== Text for analysis ==
Hello Hallie, I have been following the page for some time now - TopicsExpress



          

Hello Hallie, I have been following the page for some time now and I admire you so much for what you are doing a truly wonderful way to pay tribute to your son. I realise my message comes at a sad time for you, my heart breaks thinking about what you would be feeling coming up to CJs birthday but I felt I had to message you today and share my story, although its not anything special. Earlier this year you sent me some of CJs ashes, along with your lovely letter and card. I must admit I live in an amazing place and had a few ideas of what I would show CJ and where I would scatter him. Unfortunately I could not bring myself to do it. Earlier this year my little boy, age 6, was diagnosed with leukaemia and we were flown to a hospital almost 700kms away from our home for his treatment. You see out local hospital is not set up to treat oncology until the patient goes into remission, and even then you have to travel to the bigger hospital regularly for certain treatments. This meant being separated from the rest of our family, our friends and everything that made our home special to us. We have received amazing support from everyone though and even though its been a tough journey with much more to come we know we have many people behind us to make the journey as easy as it can be. Anyway thats off track. You see the reason I could never release CJs ashes is because, when I received them it brought a different kind of comfort during our journey. I cant explain it, but knowing you have entrusted your precious sons ashes to me, and many others of course, did something inside of me and I felt I needed to keep him with me while my son and I go through his cancer journey, at least for now. He is always close by, no matter what we are doing, and for some reason it brings me a little bit of comfort, as if having a bit of your son with us is having another angel looking over my son. I hope you are ok with this and please know I have every intention of scattering CJ and sending you photos when my heart tells me the time is right. I know the next few days are going to be hard for you and I will be praying you find some comfort and peace somehow, and celebrate your sons life xxx (I chose to withhold her name to protect their privacy)

== Material supplied ==
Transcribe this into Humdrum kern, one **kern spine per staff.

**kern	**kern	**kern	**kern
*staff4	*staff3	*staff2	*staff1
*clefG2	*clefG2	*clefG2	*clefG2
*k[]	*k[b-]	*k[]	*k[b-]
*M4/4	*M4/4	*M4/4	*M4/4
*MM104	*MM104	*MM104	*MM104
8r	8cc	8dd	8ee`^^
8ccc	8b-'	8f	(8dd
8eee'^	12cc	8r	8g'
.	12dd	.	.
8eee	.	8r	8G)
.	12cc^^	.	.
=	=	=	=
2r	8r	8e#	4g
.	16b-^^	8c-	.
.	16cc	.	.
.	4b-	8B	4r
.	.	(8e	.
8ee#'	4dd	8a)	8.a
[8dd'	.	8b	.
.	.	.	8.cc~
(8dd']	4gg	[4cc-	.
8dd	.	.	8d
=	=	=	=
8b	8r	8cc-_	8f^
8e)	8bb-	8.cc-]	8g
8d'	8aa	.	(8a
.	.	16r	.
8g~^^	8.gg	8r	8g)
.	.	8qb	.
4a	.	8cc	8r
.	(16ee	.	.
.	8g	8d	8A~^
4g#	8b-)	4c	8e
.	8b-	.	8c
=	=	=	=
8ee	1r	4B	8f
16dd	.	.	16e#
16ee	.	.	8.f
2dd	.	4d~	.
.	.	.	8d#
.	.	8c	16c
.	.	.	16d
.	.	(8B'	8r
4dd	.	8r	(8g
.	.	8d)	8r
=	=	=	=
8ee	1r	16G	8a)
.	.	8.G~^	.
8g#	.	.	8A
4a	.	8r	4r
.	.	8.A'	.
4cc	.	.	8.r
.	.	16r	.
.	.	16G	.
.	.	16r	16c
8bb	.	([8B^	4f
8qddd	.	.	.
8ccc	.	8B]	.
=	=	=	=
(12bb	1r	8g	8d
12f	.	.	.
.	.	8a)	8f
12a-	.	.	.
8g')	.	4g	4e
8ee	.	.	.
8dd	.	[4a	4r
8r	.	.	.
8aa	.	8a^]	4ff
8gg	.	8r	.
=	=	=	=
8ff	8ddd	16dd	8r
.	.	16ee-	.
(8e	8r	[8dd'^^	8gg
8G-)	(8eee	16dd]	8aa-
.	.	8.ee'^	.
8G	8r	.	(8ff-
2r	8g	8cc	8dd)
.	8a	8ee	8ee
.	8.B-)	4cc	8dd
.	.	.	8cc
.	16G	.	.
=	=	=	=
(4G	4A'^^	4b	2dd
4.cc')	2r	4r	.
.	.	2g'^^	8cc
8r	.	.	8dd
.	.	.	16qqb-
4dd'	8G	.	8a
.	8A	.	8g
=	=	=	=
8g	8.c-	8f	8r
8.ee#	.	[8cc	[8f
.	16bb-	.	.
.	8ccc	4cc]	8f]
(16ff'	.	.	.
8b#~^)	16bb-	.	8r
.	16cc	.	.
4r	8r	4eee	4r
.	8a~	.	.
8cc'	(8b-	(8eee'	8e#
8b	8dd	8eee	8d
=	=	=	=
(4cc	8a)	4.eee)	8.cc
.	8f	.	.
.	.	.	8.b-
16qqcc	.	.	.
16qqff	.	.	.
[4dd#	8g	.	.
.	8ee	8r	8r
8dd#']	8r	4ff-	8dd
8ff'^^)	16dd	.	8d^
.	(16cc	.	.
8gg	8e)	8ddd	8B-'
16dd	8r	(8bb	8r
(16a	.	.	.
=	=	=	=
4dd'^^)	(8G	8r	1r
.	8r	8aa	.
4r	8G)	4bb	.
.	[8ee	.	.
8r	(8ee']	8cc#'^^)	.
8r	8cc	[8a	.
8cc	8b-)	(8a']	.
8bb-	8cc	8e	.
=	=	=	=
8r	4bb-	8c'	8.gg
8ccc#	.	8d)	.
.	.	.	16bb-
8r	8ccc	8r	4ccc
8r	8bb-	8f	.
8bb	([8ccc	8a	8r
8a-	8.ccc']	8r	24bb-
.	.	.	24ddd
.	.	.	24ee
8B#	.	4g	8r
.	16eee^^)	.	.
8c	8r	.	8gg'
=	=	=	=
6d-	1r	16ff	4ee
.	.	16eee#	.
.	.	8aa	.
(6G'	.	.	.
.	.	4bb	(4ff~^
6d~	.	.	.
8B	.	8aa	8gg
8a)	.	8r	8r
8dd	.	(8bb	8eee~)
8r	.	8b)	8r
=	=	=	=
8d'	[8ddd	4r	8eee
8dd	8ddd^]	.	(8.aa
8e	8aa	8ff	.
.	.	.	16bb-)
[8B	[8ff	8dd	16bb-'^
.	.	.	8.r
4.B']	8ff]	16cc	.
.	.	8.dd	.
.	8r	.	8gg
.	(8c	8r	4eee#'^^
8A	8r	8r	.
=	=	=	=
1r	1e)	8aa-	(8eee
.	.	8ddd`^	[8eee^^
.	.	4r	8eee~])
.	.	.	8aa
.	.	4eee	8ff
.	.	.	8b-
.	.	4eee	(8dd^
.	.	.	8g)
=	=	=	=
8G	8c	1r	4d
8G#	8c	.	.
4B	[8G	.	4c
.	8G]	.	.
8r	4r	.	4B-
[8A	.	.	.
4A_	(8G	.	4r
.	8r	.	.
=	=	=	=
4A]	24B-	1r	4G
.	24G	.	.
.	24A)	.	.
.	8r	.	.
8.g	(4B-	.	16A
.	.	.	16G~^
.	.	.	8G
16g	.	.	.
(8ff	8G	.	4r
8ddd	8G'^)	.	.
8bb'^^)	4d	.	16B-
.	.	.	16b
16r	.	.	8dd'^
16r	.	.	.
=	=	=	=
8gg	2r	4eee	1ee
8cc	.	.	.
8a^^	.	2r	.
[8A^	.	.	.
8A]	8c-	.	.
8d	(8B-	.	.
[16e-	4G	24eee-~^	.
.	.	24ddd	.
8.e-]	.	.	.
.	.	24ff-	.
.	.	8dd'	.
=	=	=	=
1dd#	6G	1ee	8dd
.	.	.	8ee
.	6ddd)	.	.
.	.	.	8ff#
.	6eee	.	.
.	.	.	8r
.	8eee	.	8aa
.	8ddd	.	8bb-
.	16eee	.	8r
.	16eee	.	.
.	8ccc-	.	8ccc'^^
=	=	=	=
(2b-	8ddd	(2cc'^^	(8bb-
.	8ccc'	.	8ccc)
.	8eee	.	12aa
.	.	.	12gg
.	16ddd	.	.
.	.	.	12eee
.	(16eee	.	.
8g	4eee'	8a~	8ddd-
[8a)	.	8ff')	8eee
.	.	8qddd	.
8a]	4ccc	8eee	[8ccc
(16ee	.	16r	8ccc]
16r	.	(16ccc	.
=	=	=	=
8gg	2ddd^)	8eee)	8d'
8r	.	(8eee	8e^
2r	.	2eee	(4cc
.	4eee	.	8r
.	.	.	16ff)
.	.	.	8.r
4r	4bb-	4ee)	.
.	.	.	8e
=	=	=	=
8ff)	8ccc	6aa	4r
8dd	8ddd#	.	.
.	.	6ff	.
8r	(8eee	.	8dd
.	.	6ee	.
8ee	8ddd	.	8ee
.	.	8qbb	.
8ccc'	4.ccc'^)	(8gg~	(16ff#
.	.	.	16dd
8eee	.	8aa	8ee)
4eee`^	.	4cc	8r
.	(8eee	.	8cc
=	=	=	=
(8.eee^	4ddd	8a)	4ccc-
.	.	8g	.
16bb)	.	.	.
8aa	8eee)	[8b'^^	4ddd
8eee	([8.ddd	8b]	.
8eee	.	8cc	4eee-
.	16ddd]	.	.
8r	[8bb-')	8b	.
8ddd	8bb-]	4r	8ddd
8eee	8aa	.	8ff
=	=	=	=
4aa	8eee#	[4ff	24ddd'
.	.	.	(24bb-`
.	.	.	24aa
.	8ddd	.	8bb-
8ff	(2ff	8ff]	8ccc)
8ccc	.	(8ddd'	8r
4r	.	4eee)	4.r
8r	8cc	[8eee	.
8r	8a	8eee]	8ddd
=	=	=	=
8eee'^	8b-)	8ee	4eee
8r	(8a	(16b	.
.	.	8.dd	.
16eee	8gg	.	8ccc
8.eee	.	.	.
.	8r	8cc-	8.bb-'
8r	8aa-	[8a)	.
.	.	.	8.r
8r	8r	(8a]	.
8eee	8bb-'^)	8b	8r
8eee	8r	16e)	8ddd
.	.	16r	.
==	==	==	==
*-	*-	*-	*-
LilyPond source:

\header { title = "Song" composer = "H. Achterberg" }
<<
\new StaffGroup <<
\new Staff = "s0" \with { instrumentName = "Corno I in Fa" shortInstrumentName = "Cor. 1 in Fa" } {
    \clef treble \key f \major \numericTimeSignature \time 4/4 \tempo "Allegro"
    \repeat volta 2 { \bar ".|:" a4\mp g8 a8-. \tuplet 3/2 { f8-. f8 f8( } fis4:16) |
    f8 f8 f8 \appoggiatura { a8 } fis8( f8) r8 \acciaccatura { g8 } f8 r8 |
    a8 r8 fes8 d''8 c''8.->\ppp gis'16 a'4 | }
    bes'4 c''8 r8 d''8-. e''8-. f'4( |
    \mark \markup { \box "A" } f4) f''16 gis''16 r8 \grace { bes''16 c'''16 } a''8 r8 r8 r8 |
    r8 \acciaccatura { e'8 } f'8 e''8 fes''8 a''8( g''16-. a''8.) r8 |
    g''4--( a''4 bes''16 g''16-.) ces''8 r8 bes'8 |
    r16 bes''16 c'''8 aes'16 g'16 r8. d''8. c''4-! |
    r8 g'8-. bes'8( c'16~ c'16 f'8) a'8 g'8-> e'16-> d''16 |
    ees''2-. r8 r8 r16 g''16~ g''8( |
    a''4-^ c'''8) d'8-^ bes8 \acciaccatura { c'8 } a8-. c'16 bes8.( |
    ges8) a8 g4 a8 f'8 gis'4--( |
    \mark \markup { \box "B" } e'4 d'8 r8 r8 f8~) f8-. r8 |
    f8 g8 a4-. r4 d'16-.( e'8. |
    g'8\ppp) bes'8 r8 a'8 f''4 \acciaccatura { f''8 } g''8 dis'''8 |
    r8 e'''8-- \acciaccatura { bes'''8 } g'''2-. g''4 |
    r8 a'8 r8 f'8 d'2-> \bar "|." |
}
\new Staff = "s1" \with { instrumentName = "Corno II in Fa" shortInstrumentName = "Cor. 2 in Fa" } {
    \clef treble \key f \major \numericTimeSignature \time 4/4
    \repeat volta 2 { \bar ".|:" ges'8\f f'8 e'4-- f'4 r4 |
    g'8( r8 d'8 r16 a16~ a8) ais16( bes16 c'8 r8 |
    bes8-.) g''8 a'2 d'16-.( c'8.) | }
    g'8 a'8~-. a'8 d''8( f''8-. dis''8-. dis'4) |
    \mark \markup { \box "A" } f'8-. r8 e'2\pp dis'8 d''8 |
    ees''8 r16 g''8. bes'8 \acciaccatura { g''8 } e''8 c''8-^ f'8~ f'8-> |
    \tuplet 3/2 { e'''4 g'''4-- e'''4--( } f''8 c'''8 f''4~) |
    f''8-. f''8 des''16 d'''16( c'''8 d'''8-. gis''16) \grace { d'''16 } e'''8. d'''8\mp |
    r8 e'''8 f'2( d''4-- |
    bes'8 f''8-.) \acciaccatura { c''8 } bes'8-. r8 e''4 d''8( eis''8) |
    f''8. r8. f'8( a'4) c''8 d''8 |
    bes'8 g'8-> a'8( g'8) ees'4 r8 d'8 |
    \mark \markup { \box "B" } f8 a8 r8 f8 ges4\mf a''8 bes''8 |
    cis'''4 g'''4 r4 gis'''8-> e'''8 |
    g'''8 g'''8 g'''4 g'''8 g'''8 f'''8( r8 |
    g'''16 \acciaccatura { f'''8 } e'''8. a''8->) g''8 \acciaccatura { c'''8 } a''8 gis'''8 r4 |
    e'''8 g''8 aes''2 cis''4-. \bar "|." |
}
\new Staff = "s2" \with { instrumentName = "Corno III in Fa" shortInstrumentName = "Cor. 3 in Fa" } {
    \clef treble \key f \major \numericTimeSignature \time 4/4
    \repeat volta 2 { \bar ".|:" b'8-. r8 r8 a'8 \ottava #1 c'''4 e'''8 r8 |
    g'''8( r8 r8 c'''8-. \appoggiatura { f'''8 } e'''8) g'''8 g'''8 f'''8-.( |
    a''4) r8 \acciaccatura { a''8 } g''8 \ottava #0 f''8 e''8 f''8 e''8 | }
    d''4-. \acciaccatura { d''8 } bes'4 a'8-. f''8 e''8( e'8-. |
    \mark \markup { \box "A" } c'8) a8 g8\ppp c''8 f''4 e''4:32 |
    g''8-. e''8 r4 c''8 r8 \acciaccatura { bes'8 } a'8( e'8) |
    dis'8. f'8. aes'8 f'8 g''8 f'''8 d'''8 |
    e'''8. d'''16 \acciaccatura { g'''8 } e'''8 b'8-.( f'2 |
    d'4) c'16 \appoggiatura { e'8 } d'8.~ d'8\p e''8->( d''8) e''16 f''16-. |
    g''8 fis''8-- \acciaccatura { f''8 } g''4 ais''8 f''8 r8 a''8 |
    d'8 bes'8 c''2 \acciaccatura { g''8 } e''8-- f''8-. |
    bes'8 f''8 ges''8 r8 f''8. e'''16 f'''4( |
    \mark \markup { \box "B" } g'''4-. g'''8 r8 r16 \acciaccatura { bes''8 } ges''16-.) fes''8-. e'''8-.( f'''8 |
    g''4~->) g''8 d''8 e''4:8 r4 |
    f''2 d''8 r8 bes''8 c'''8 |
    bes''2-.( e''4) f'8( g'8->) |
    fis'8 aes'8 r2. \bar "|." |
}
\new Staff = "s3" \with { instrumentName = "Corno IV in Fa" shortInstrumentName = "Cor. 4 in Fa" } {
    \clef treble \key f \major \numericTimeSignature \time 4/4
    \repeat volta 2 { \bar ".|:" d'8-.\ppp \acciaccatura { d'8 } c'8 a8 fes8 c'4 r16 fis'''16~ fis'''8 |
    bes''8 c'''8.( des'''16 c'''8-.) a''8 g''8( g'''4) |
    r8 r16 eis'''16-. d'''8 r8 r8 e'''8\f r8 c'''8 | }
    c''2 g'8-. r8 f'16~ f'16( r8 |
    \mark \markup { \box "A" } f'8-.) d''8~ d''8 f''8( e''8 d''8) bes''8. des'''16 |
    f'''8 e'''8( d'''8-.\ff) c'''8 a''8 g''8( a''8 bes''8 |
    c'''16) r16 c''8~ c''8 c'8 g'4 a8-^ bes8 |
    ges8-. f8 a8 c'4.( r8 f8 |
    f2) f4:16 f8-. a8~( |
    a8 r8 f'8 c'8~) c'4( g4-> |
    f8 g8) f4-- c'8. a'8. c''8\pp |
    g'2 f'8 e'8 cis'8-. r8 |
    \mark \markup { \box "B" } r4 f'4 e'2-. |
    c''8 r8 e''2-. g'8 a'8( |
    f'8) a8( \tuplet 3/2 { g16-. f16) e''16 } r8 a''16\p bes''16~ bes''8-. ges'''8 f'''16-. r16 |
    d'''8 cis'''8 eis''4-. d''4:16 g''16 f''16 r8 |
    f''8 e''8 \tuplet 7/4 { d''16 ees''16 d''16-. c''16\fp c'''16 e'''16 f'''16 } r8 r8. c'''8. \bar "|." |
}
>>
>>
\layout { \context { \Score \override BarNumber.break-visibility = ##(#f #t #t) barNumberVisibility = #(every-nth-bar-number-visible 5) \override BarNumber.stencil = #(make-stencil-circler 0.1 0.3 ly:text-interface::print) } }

== Problems to work on ==
1. Please say whether each statement agrees with the message to Hallie, answering yes or no and quoting the deciding words: (a) The writer's son was six when he was diagnosed with leukaemia. (b) The writer has already scattered CJ's ashes. (c) The son's treatment took place at a hospital almost 700 km from home.
2. According to the message to Hallie, what did Hallie send along with CJ's ashes?

== Answers for this exercise ==
1.
(a) Yes: "my little boy, age 6, was diagnosed with leukaemia"
(b) No: "Unfortunately I could not bring myself to do it."
(c) Yes: "we were flown to a hospital almost 700kms away from our home for his treatment"

2. A letter and a card.